Le 16e festival de cinéma de genre Fantasia présentera cette année 160 films en trois semaines. En plus des premières mondiales, nord-américaines et canadiennes, des invités comme les acteurs Mark Hamill, Jay Baruchel et Michael Biehn, la fête prend du sérieux avec un volet «industrie».

Fantasia s'ouvrira demain en présentant une primeur canadienne: Bydlo, le nouveau court métrage d'animation du réalisateur et artiste multidisciplinaire Patrick Bouchard. Le Québécois est un spécialiste de l'animation image par image, communément appelée stop-motion. Son film s'inspire d'une oeuvre du compositeur russe Modeste Moussorgski, ce qui démontre le lien privilégié du réalisateur avec la musique.

Bydlo («bétail», en polonais) a exigé près de trois ans de travail.

Pour réaliser Coraline, le long métrage d'animation en stop-motion des studios Laika lancé en 2009, on comptait pas moins de 25 plateaux simultanés pendant le tournage. «Moi, je n'en avais qu'un», explique Patrick Bouchard, dont le film Les ramoneurs cérébraux avait été récompensé du Jutra du meilleur film d'animation en 2003.

En visionnant le poème social qu'est Bydlo, coproduit par l'Office national du film (ONF) et Arte, récemment présenté au Festival international du film d'animation d'Annecy, on mesure immédiatement le raffinement des techniques employées et les heures passées à tout construire et à mettre en place pour le tournage. Aucun effet numérique n'a été utilisé dans le film.

«Le numérique rend les images presque vivantes, naturelles. J'aime qu'on sente le travail des mains dans mes films», explique le cinéaste.

La scène finale, dans laquelle les corps du taureau et des personnages se décomposent dans le sol, a nécessité à elle seule huit heures de tournage consécutives.

«Pour arriver à cet effet, on a tout construit à l'argile, recouverte de goudron, parce que l'argile sèche se décolore, explique Bouchard. On a fait des tests pour voir à quelle rapidité pouvait sécher une surface d'argile pour avoir l'effet visuel désiré. Avec deux gros séchoirs suspendus et des projecteurs, cela a pris huit heures.»
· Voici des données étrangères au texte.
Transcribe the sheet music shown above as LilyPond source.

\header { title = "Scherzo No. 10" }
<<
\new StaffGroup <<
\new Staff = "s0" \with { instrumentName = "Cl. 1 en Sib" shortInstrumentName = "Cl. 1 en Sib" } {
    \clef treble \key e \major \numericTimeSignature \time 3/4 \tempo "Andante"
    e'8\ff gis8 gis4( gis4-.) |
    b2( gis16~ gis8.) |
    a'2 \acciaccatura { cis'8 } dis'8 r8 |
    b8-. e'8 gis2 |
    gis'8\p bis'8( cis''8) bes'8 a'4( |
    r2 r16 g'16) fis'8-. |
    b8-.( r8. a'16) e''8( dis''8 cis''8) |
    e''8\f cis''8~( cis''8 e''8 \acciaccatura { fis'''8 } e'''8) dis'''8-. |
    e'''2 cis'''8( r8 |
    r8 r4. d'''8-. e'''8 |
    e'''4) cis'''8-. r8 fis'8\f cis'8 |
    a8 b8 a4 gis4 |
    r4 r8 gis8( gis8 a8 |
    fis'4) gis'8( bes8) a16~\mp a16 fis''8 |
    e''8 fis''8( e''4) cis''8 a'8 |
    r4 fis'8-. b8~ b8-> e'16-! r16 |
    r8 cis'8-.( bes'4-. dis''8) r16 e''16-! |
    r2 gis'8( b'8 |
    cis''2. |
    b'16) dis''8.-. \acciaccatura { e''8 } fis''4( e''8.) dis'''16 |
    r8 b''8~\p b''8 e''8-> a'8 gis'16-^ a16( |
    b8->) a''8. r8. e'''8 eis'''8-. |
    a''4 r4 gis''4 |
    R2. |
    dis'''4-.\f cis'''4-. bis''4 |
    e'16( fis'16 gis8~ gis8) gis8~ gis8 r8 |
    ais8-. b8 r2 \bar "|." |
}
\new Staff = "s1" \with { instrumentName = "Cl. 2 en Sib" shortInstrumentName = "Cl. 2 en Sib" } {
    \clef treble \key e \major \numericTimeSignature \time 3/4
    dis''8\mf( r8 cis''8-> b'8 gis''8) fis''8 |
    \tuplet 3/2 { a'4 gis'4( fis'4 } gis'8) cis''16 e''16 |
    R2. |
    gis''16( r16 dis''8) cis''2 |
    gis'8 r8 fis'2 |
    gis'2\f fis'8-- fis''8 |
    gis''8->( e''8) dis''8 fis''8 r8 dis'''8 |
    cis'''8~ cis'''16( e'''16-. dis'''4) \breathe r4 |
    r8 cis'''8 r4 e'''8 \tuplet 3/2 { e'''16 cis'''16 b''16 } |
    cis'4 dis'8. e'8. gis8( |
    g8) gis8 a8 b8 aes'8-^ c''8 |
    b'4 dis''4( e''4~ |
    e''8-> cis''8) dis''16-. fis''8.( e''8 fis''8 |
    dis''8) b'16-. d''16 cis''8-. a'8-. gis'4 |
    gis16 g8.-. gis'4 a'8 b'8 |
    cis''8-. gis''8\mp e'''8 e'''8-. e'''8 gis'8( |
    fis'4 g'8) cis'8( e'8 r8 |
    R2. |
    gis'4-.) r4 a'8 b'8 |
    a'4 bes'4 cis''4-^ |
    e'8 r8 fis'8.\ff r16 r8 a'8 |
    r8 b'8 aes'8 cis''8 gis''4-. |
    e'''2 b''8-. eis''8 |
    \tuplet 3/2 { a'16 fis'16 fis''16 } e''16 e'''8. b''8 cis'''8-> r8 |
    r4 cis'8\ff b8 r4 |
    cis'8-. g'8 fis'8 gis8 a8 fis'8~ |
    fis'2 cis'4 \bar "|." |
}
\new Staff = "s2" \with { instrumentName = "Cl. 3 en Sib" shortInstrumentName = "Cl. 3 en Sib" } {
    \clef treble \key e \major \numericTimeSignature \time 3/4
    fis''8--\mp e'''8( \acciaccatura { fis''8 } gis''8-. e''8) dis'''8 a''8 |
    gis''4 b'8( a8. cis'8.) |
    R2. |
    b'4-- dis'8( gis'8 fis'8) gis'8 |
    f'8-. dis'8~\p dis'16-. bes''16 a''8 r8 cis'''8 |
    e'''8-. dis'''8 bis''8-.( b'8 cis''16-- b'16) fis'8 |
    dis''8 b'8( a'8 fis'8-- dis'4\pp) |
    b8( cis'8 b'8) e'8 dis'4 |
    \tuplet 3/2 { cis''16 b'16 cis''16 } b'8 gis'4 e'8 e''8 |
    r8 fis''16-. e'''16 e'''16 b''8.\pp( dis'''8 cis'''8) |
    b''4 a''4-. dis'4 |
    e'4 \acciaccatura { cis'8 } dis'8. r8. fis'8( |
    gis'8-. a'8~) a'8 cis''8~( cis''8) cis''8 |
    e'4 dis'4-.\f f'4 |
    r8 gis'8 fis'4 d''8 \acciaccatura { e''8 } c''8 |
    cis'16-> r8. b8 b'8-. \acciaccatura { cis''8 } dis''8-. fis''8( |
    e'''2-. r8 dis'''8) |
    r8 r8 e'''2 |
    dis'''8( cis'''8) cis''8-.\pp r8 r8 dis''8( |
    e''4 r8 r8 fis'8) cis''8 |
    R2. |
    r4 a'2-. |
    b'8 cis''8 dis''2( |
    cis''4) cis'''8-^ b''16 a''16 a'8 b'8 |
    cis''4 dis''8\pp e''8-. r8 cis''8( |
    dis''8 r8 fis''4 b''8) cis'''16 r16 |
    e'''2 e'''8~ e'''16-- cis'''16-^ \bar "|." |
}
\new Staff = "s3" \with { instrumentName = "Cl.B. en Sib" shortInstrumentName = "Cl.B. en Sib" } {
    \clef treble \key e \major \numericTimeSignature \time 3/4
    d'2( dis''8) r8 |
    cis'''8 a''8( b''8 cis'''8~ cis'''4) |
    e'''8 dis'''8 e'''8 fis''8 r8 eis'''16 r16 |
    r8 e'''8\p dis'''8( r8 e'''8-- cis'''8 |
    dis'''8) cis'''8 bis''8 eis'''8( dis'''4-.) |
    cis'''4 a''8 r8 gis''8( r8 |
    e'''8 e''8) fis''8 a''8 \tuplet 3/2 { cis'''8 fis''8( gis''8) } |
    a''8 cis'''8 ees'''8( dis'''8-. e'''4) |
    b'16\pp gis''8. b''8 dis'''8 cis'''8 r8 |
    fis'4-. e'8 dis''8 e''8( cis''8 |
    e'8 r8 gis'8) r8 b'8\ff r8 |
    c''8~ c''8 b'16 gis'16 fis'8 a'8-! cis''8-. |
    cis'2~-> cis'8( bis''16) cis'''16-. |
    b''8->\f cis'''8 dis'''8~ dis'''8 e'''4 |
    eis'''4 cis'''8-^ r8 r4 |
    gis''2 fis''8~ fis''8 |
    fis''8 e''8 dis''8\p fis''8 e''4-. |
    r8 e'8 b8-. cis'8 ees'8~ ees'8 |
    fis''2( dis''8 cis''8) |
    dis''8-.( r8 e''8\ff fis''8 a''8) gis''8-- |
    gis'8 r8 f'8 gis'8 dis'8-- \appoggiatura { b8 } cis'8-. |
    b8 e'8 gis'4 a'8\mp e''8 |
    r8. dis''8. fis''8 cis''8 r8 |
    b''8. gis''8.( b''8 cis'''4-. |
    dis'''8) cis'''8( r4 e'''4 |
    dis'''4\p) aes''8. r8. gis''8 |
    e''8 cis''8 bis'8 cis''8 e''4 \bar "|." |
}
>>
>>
De courts films documentaires sur les coulisses du tournage, à voir sur le site onf.ca/bydlo, donnent la pleine mesure de l'ingéniosité requise pour rendre hommage à cette technique cinématographique née il y a plus d'un siècle. Il ne faut pas seulement être réalisateur pour y exceller: il faut aussi être ouvert à d'autres disciplines artistiques et être un peu bricoleur.

Arts visuels

«Je n'avais pas de but précis, mais je ne pensais jamais faire de l'animation un jour dans ma vie, raconte-t-il. J'ai commencé à faire de la peinture et de la sculpture, mais ma force, c'est le dessin. Et la musique. Ç'a été mon grand dilemme dans ma vie: faire de la peinture ou de la musique.»

Il a finalement penché pour des études en arts visuels: «c'était plus facile de l'étudier dans ma ville, Chicoutimi». C'est à l'université qu'il s'est initié au stop-motion. Cet art «allait chercher un aspect «plastique» que je trouvais intéressant et qui nécessitait des qualités que je possède, dessin, sculpture, modelage». Après son oeuvre primée aux Jutra, Bouchard a réalisé un court métrage pour l'ONF sur la chanson Dehors novembre, des Colocs.

Amateur de l'oeuvre de Moussorgski, Bouchard s'est inspiré d'une des pièces de tableaux d'une exposition. De la série de 10 tableaux dont s'est inspiré le compositeur russe, «il n'en reste que six». «Bydlo n'a jamais été découvert, mais à travers sa correspondance, on sait à peu près ce qu'il illustrait, un boeuf, un chariot, des hommes. Mon film est ma représentation de ce tableau perdu.»